British MWD Treo, the bomb-sniffing Labrador targeted by the Taliban. He is with his handler receiving the Dickin Medal. (Image: Screen grab of Anglia Tonight video, YouTube)British MWD Treo, the bomb-sniffing Labrador targeted by the Taliban. He is with his handler receiving the Dickin Medal. (Image: Screen grab of Anglia Tonight video, YouTube)

But bomb-sniffing dogs have saved numerous lives in both conflicts.  Probably the most famous in Britain was Treo, a black Labrador who was awarded the Dickin Medal for gallantry by a war service animal in 2010.  (Treo died recently at the age of 14.  LU commemorated another, most unique Dickin Medal awardee in 2014.)

When they perform at the level Treo did, the dogs become targets themselves.  In 2008, “within weeks of Treo’s arrival, the Royal Marines were intercepting enemy radio messages [that] mentioned targeting the ‘black dog.’”

(ISIS will undoubtedly find ways to do the same against coalition working dogs in Iraq – a fact K9 handlers must always be on the alert for, especially given ISIS’s often gruesome methods.)

One of the best known military working dogs in the U.S. is a German shepherd named Bruno, whose handler, Marine Sgt Adam Cann of Davie, Florida, in 2006 became the first Marine K9 handler to be killed in action since Vietnam.  Bruno won his spurs in numerous security actions in Iraq; he won his enduring place in American hearts in a viral photo of his inconsolable vigil at Adam Cann’s grave.

Joseph Parker, at Examiner.com, describes the bomb attack that took Cann’s life:

Cann and Bruno were in front of the Ramadi Glass and Ceramics Works. Over 1,000 Iraqis were lined up for a police recruiting event. While the event was going on a car overran a security check-point causing panic to spread through the crowd.

Minutes later, Cann spotted a suspicious-looking man and approached him. Seconds later the suspect detonated a vest he was wearing that contained 40-pounds of explosives.

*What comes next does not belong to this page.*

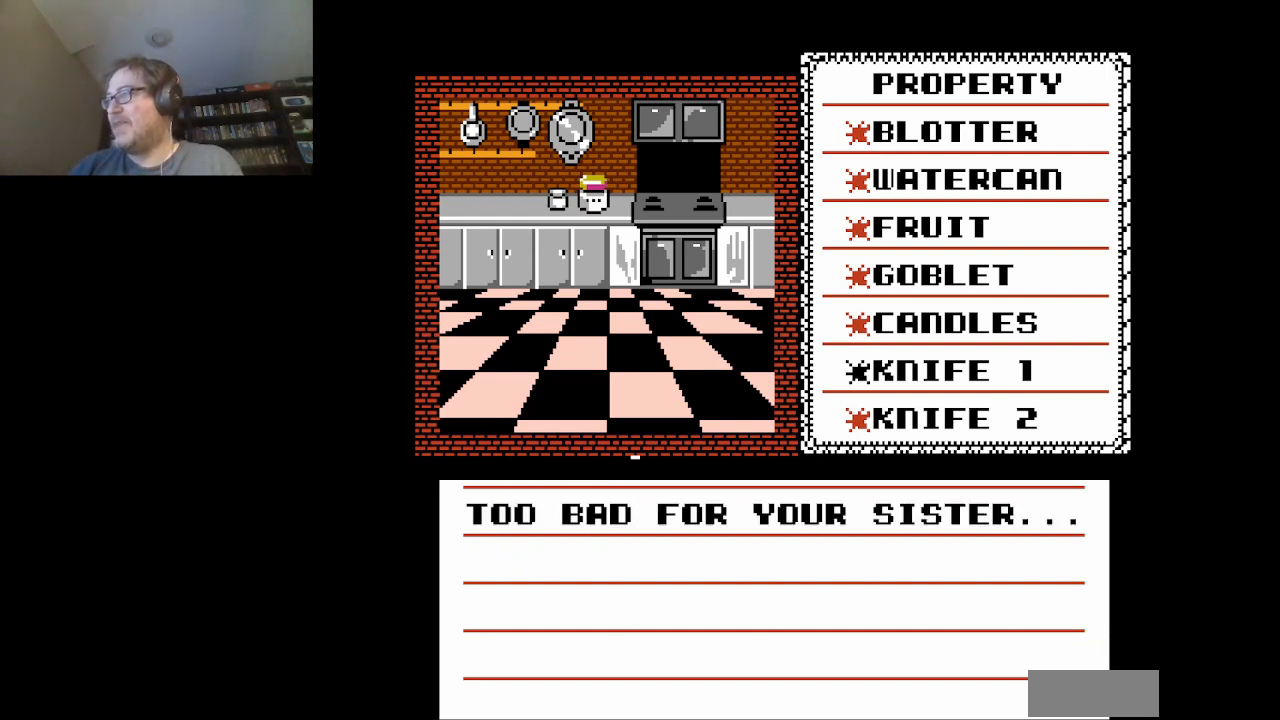
{"buttons": [], "events": []}
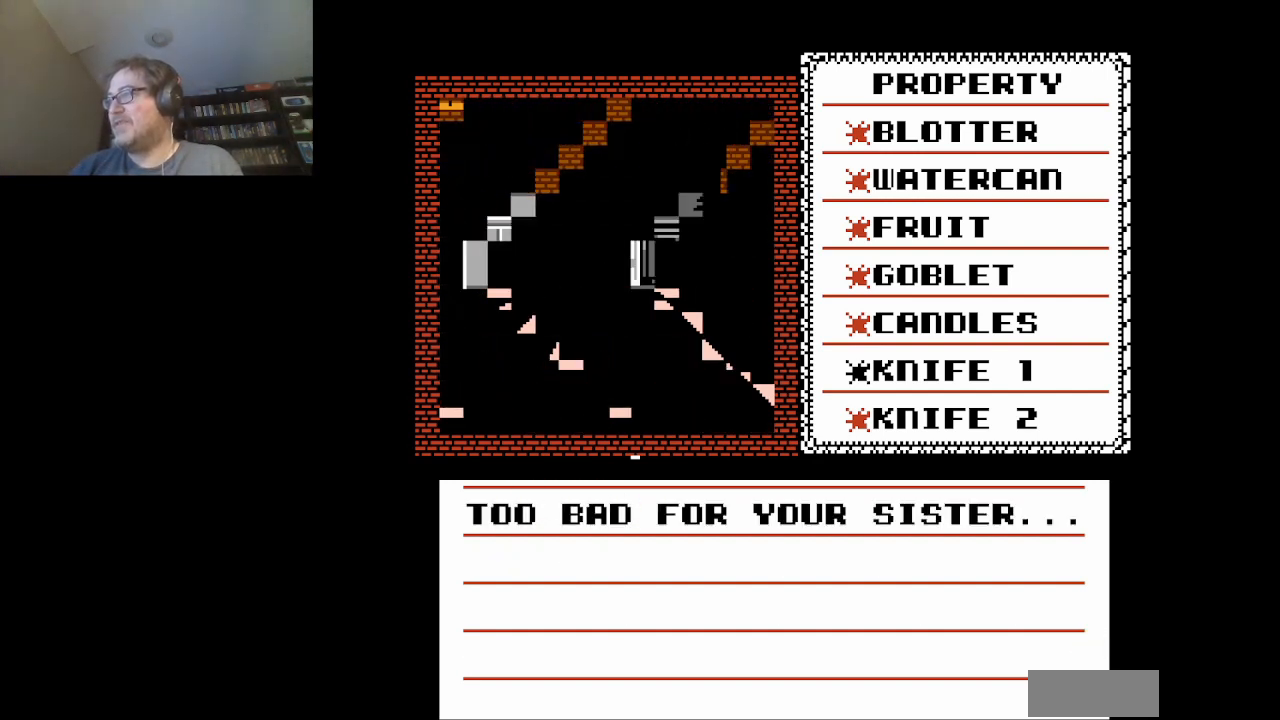
{"buttons": [], "events": []}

The vest was filled with bearing which mortally wounded Cann. Bruno, his military working dog, was also wounded on his left side from the blast. As Adam lay there Bruno laid next to him putting his head on Adam’s chest to further shield him from additional harm. Bruno was medevaced to Al Asad Airbase in Al Anbar province.

Cann was so close to the insurgent that his body absorbed the blast, he died shielding two other Marines and his dog Bruno.

MWD Bruno Cann grave

To all the military dogs, and military working animals, who have served so faithfully in war: Semper Fi.